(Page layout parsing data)
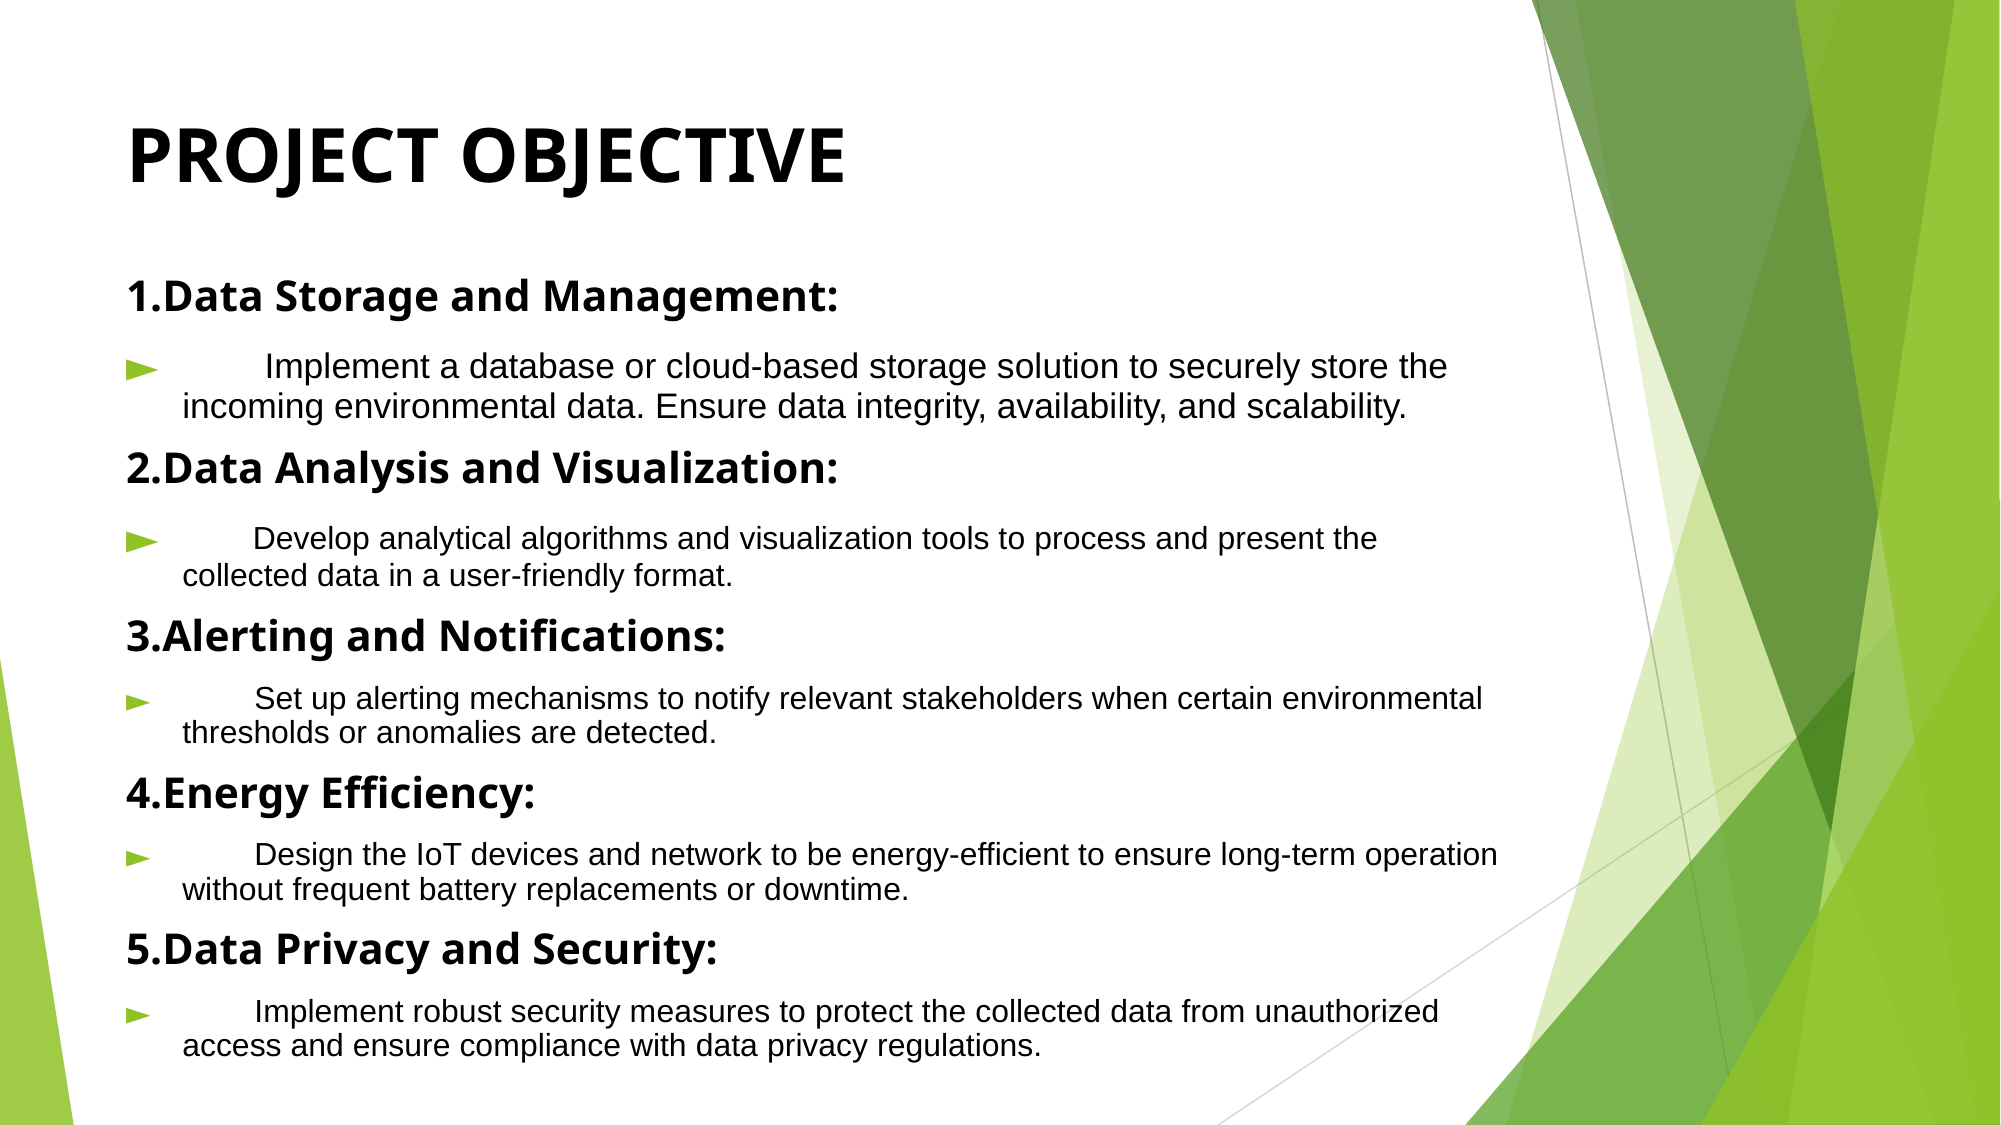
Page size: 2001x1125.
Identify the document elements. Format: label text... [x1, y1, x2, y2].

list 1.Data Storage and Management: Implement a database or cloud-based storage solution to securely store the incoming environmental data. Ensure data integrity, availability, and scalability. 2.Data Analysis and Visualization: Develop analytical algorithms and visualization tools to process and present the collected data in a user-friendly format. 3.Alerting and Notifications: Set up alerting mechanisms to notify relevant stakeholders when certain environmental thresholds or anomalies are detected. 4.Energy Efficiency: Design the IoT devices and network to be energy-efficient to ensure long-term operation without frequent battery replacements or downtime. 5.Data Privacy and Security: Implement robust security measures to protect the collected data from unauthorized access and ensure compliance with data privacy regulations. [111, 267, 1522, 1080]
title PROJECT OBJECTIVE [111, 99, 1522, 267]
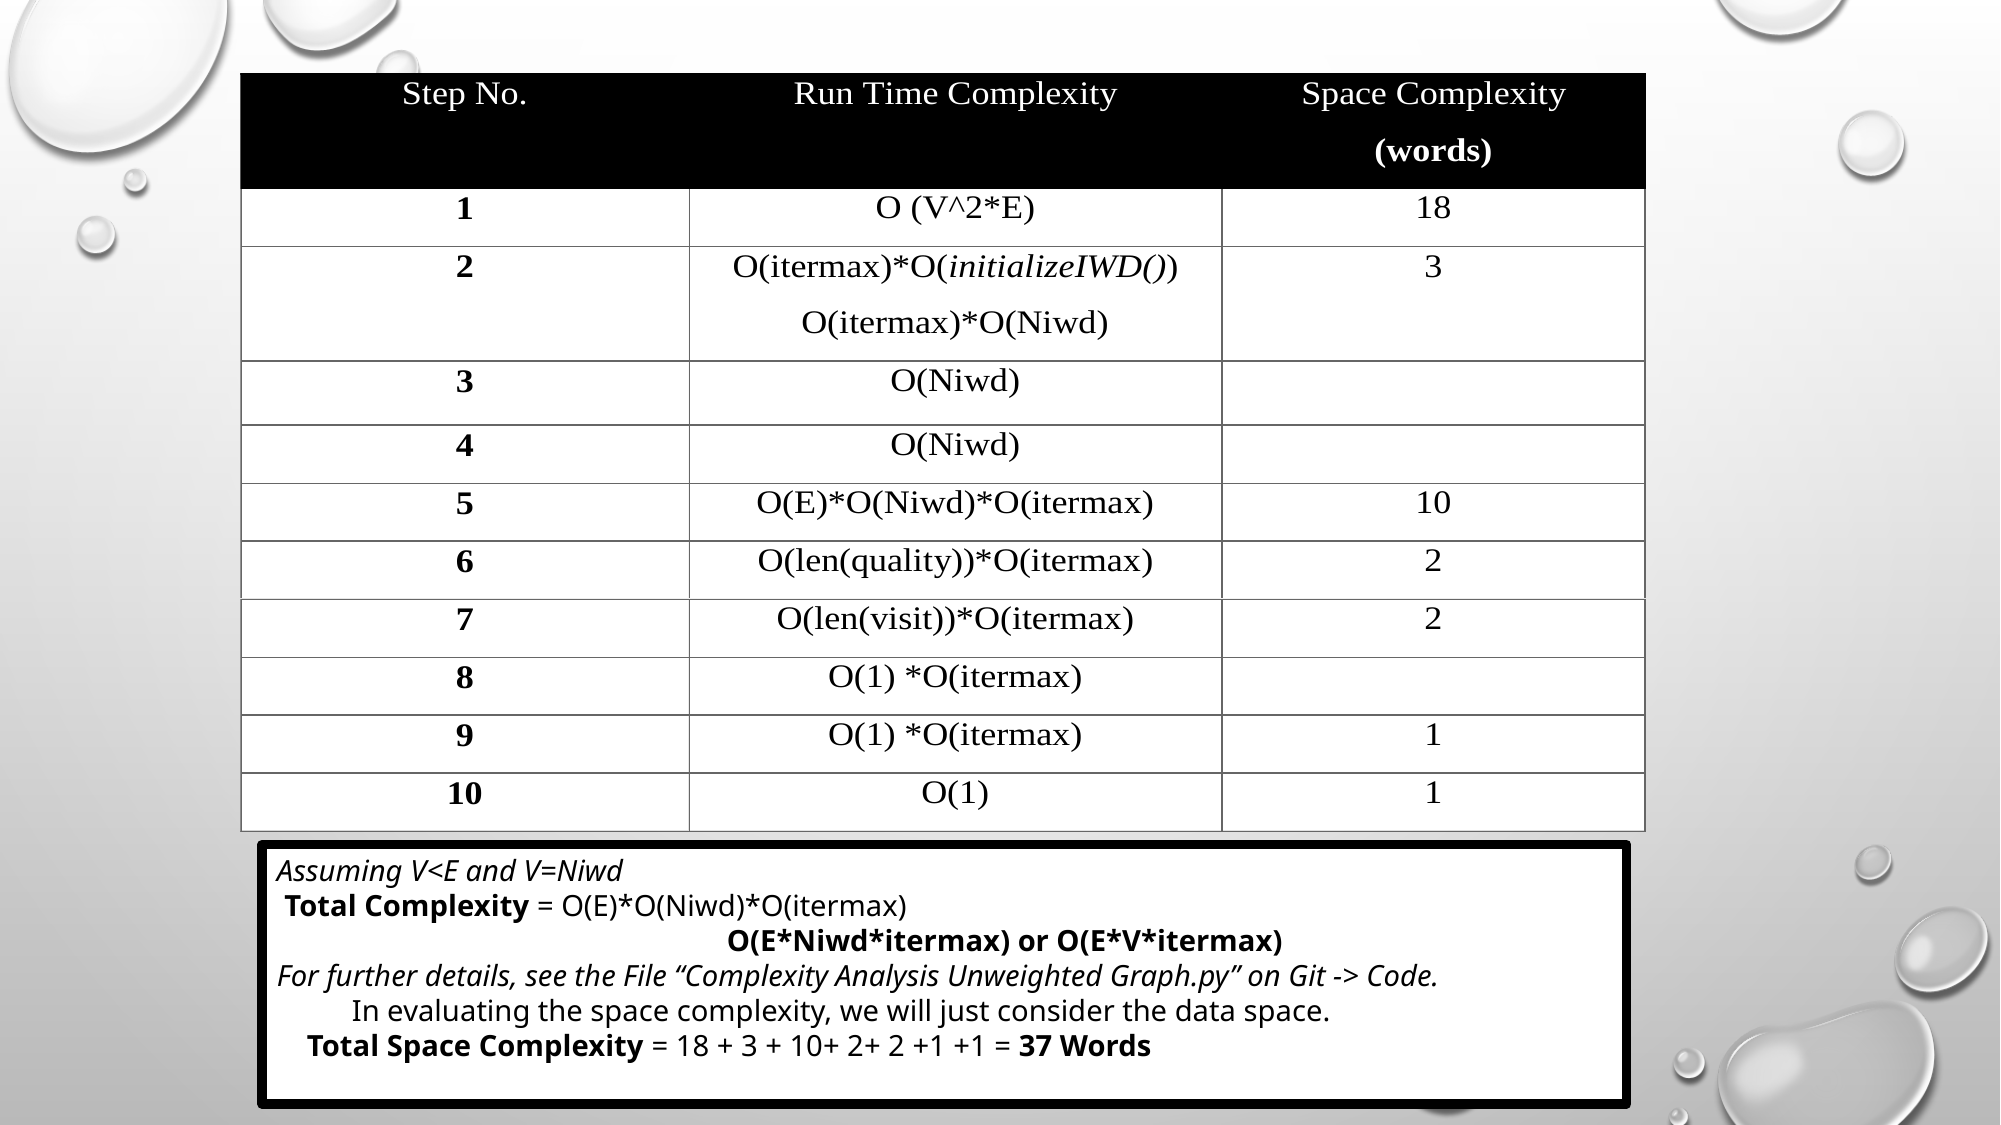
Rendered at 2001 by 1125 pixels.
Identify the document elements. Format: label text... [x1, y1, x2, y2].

→ **Activity**
Retype every entry verbatim and exclude the pictures from the copy.

→ **Response**
Page size: 2001x1125.
Identify the document elements. Format: label text... [x1, y1, x2, y2].

list 1.Data Storage and Management: Implement a database or cloud-based storage solution to securely store the incoming environmental data. Ensure data integrity, availability, and scalability. 2.Data Analysis and Visualization: Develop analytical algorithms and visualization tools to process and present the collected data in a user-friendly format. 3.Alerting and Notifications: Set up alerting mechanisms to notify relevant stakeholders when certain environmental thresholds or anomalies are detected. 4.Energy Efficiency: Design the IoT devices and network to be energy-efficient to ensure long-term operation without frequent battery replacements or downtime. 5.Data Privacy and Security: Implement robust security measures to protect the collected data from unauthorized access and ensure compliance with data privacy regulations. [111, 267, 1522, 1080]
title PROJECT OBJECTIVE [111, 99, 1522, 267]
Rendered at 2001 by 1125 pixels.
Identify the document elements. Format: label text... [x1, y1, x2, y2].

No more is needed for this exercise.